* BEGIN Provided entries *
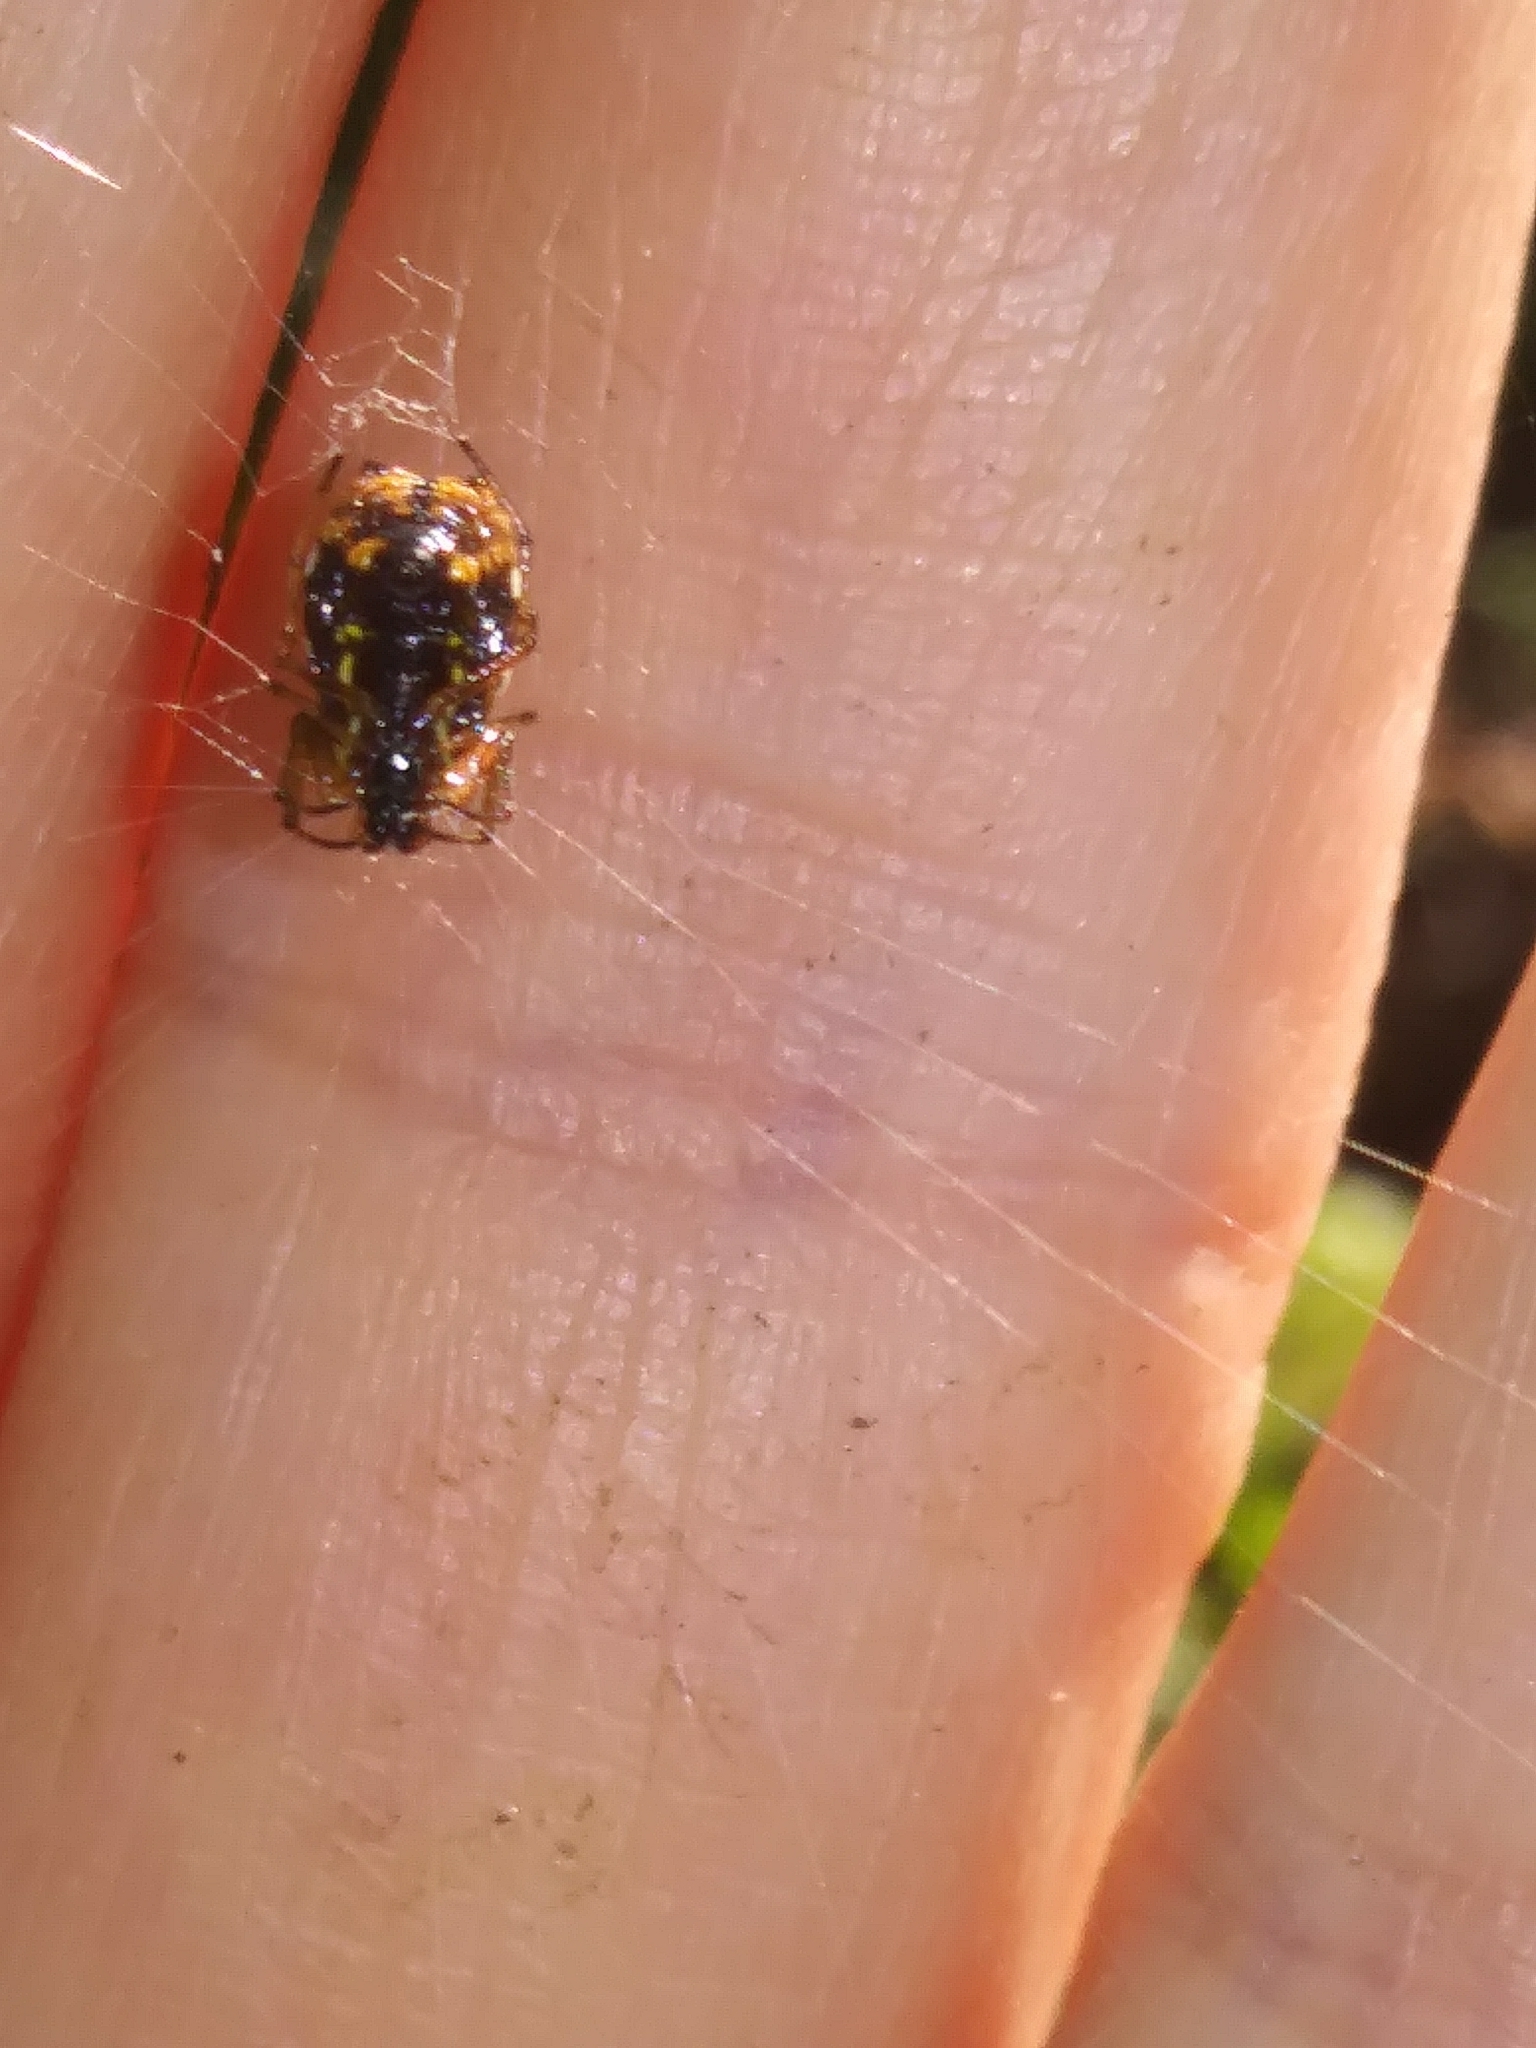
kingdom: Animalia
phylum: Arthropoda
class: Arachnida
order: Araneae
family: Araneidae
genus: Micrathena
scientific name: Micrathena mitrata
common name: Orb weavers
* END Provided entries *
## Exercise brief
Convert the data, from the line containing "phylum: Arthropoda" up to and including the final line, into a JSON list of strings with one string per line, leaving out any blank lines.

## Solution to this exercise
[
  "phylum: Arthropoda",
  "class: Arachnida",
  "order: Araneae",
  "family: Araneidae",
  "genus: Micrathena",
  "scientific name: Micrathena mitrata",
  "common name: Orb weavers"
]